Prove this polynomial to be either irreducible or competely splitting in K[x]. The following question was asked in my quiz of field theory(over now) and I was unable to solve it and so I am posting here. So, I tried it again today but couldn't make any progress.

Let p be a prime and assume either (i) char $K = p$ or (ii) char $K \neq  p$ and $K$
contains a primitive $p$th root of unity. Then $x^p - a \in K[x]$ is either irreducible or
splits in $K[x]$.

So, 1st I let that char $K= p$ and that $x^p-a$  is  reducible in $K[x]$ so , let a be it's root Now I have to prove that $x^p -a$ actually splits in $K[x]$, $x^p -a = f(x) (x-a)$ and degree of $f(x)$ is $n-1$ but I am unable to think using what result I should proceed now.
And alas similar problem is occuring when I tried to solve (ii) of the question when I assumed that polynomial is not irreducible then how I should do it.
I think I will not be able to do this without any help and so do you mind giving your time on this.
 A: Fix a root $\omega$ of $f = X^p-a$ in some algebraic closure.
First suppose $\mathbf{char}(K) = p$. Then $f = X^p-\omega^p = (X-\omega)^p$, as the comments indicate. Hence splitting and having a root in $K$ are equivalent conditions.
Likewise, if $\mathbf{char}(K) \neq p$ and $\xi_p \in K$ is a $p$-th primitive root of unity, then $f = X^p-a$ is separable its roots are $\xi_p^j \omega$ for all $0\leq j \leq p-1$. Thus if some root $\xi_p^j\omega$ lies in $K$, dividing by $\xi_p^j \in K$ we get $\omega \in K$ and so $p$ has all its roots in $K$, hence it splits.
What we have to do now, in both cases, is showing that splitting and reducibility are equivalent.
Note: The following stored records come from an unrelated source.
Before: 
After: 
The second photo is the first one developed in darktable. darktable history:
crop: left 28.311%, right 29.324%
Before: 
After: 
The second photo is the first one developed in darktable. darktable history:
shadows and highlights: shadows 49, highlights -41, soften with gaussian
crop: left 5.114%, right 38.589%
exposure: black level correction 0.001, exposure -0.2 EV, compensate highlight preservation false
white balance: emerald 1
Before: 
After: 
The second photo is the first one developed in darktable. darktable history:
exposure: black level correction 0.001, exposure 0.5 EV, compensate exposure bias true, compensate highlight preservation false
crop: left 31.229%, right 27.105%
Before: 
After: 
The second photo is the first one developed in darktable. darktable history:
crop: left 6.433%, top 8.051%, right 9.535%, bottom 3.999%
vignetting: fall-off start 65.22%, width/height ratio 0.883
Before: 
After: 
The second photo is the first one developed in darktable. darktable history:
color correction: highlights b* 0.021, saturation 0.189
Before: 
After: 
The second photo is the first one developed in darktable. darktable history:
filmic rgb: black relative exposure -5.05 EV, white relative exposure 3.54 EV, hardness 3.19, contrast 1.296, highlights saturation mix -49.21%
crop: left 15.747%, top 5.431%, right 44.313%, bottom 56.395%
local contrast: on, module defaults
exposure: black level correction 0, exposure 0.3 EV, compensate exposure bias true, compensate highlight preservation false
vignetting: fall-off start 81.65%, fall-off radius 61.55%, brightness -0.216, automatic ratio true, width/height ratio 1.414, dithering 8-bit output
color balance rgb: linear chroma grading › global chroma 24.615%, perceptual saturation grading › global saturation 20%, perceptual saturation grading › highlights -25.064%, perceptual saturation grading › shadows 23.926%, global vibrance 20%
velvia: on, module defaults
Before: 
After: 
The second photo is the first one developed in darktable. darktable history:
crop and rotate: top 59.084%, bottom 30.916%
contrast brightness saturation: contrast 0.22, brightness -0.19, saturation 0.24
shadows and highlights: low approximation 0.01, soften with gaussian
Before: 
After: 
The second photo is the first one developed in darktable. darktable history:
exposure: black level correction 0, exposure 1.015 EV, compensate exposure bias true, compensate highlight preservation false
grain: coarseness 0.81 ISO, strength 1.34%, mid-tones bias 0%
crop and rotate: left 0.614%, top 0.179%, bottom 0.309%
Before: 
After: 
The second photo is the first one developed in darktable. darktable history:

By our previous discussion, this is the same as showing that if $p$ is reducible then $\omega \in K$ in each case.
The case $\mathbf{char}(X) = p$ is  the easiest: if $f = gh$ in $K[X]$ for $g,h \in K[X]$ of positive degree, then - in some algebraic closure -  we have $g = (X-\omega)^s$ with $s < p$. In particular, we know that $\omega^s \in K$. But then $s$ and $p$ are coprime so choosing $k,l$ such that $ks+pl = 1$ we obtain
$$
\omega = \omega^1 = \omega^{sk}+\omega{pl} = (\omega^s)^k + a^l \in K.
$$
On the other hand, in the characteristic $\neq p$ setting having $f = gh$ for positive degree $g$ and $h$ shows that a proper product of $\{\xi_p^j\omega\}_j$ lies in $K$, but since we are assuming $\xi_p \in K$, dividing by its powers we still have $\omega^s \in K$ with $s <p$.
A: We write $b=\sqrt[p]{a}$, $\omega$ a $p$-th root of unity and $h(x)=x^p-a$.
If char $K=p\ (\neq 0)$, then $p$ is prime as $K$ is a field. So $$h(x)=(x-b)^p$$ (by freshman's dream). Thus, if there is a $b\in K$ our polynomial splits. If there is no $b\in K$, then $h(x)$ must be irreducible as it can only be factorised into powers of $(x-b)$, contradicting $b\not\in K$.
If char $K\neq p$, then we don't have the freshman's dream factorisation $h(x)=(x-b)^p$, so the approach must be different. We're given $\omega\in K$.

*

*If there is a $b\in K$, then $h(x)$ splits: $$h(x)=(x-b)(x-\omega b)(x-\omega^2 b)\cdots (x-\omega^{p-1}b).$$


*If there is no $b\in K$, we need to show $h(x)$ is irreducible. We have $[K(b):K]=p$ because we have a basis $\{1,b,b^2,\cdots,b^{p-1}\}$ (using $\omega\in K$). Suppose $h(x)$ does factorise, say, $h(x)=g(x)k(x)$. Then take any root $\alpha$ of $g(x)$, by above we know that $\alpha=\omega^ib$, for some $0\leq i<p$, then we have $$p=[K(b):K]=[K(b):K(\alpha)][K(\alpha):K]$$ by the tower law. Since $p$ is prime, $[K(\alpha):K]$ can only be $1$ or $p$. It cannot be $1$ as that would imply $K(\alpha)=K$, contradicting the assumption that $b\not\in K$. If it is $p$, then in fact $K(b)=K(\alpha)$, so all roots of $h(x)$ are in $K(\alpha)$, so $h(x)$ splits. So to summarise, we've shown that if $h(x)$ factorises over $K$, then it must split.